Utopia Now!
Yael Bartana (*1970 in Israel; lives in Amsterdam and Berlin) is considered to be one of the most important international artists of her generation. Her films, photographs, objects, neon works and performances attempt to connect the past and the present in order to develop speculative futures.
Bartana describes her manner of working as “Pre-enactment” – not a reproduction of what has been, but rather, an anticipation of what is to come. What if… According to the artist “Pre-enactment blends facts with fiction. It is a mental experiment that subjects historical narration to questioning, creates an alternative present and counterfactual story.”
Since the beginning of the 2000s, Yael Bartana has investigated themes as national identity and religious tradition, collective traumas and the yearning for redemption, patriarchal power structures and promises of salvation. While the point of departure engages with the present, her oeuvre questions and proposes thoughts on how we can live together in a future that defies the shared burden of our past.
The artworks selected for Utopia Now! at the Weserburg Museum für moderne Kunst includes film installations and neon works from the last five years as well as the world premiere of Bartana’s latest film and a neon work created for Bremen. However, the artist is not interested in processing or even disssolving German guilt. Rather, Utopia Now! enables us to imagine a possible positive future – with visions that transcend national borders and identities.
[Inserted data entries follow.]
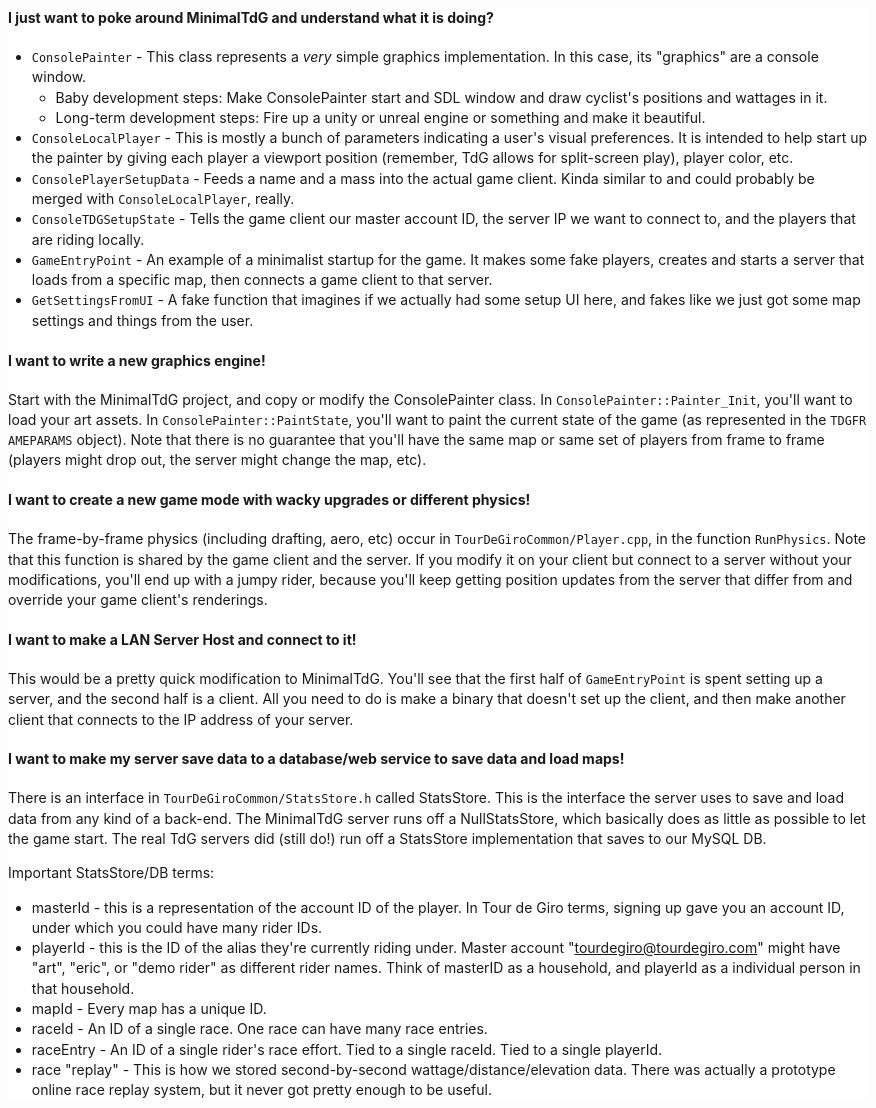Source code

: #### I just want to poke around MinimalTdG and understand what it is doing?
- `ConsolePainter` - This class represents a _very_ simple graphics implementation.  In this case, its "graphics" are a console window.
  - Baby development steps: Make ConsolePainter start and SDL window and draw cyclist's positions and wattages in it.
  - Long-term development steps: Fire up a unity or unreal engine or something and make it beautiful.
- `ConsoleLocalPlayer` - This is mostly a bunch of parameters indicating a user's visual preferences.  It is intended to help start up the painter by giving each player a viewport position (remember, TdG allows for split-screen play), player color, etc.
- `ConsolePlayerSetupData` - Feeds a name and a mass into the actual game client.  Kinda similar to and could probably be merged with `ConsoleLocalPlayer`, really.
- `ConsoleTDGSetupState` - Tells the game client our master account ID, the server IP we want to connect to, and the players that are riding locally.
- `GameEntryPoint` - An example of a minimalist startup for the game.  It makes some fake players, creates and starts a server that loads from a specific map, then connects a game client to that server.
- `GetSettingsFromUI` - A fake function that imagines if we actually had some setup UI here, and fakes like we just got some map settings and things from the user.

#### I want to write a new graphics engine!
Start with the MinimalTdG project, and copy or modify the ConsolePainter class.  In `ConsolePainter::Painter_Init`, you'll want to load your art assets.  In `ConsolePainter::PaintState`, you'll want to paint the current state of the game (as represented in the `TDGFRAMEPARAMS` object).  Note that there is no guarantee that you'll have the same map or same set of players from frame to frame (players might drop out, the server might change the map, etc).

#### I want to create a new game mode with wacky upgrades or different physics!
The frame-by-frame physics (including drafting, aero, etc) occur in `TourDeGiroCommon/Player.cpp`, in the function `RunPhysics`.  Note that this function is shared by the game client and the server.  If you modify it on your client but connect to a server without your modifications, you'll end up with a jumpy rider, because you'll keep getting position updates from the server that differ from and override your game client's renderings.

#### I want to make a LAN Server Host and connect to it!
This would be a pretty quick modification to MinimalTdG.  You'll see that the first half of `GameEntryPoint` is spent setting up a server, and the second half is a client.  All you need to do is make a binary that doesn't set up the client, and then make another client that connects to the IP address of your server.

#### I want to make my server save data to a database/web service to save data and load maps!
There is an interface in `TourDeGiroCommon/StatsStore.h` called StatsStore.  This is the interface the server uses to save and load data from any kind of a back-end.  The MinimalTdG server runs off a NullStatsStore, which basically does as little as possible to let the game start.  The real TdG servers did (still do!) run off a StatsStore implementation that saves to our MySQL DB.

Important StatsStore/DB terms:
- masterId - this is a representation of the account ID of the player.  In Tour de Giro terms, signing up gave you an account ID, under which you could have many rider IDs.
- playerId - this is the ID of the alias they're currently riding under.  Master account "tourdegiro@tourdegiro.com" might have "art", "eric", or "demo rider" as different rider names.  Think of masterID as a household, and playerId as a individual person in that household.
- mapId - Every map has a unique ID.
- raceId - An ID of a single race.  One race can have many race entries.
- raceEntry - An ID of a single rider's race effort.  Tied to a single raceId.  Tied to a single playerId.
- race "replay" - This is how we stored second-by-second wattage/distance/elevation data.  There was actually a prototype online race replay system, but it never got pretty enough to be useful.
Yael Bartana is currently a scholarship holder at the Villa Massimo in Rome and will be presenting the German Pavilion at the Venice Biennale from April 2024 (together with director Ersan Mondtag). Yael Bartana works can be found in the collections of the MOMA, New York; Guggenheim Museum, New York; Tate Modern, London; Van Abbemuseum, Rotterdam; and the Centre Pompidou, Paris, among others.
Bartna had solo exhibitions at the Jüdisches Museum, Berlin (2021), Philadelphia Museum of Art (2018), Stedelijk Museum, Amsterdam (2015), Wiener Secession (2012), Tel Aviv Museum of Art (2012), Moderna Museet, Malmö (2010), MoMA PS1, New York (2008) et al. She also has participated in the Biennales in São Paulo (2014, 2010, 2006), Berlin (2012), the Polish Pavilion in Venice (2011) and Istanbul (2005), as well as at documenta 12 (2007) and Manifesta 4 (2002).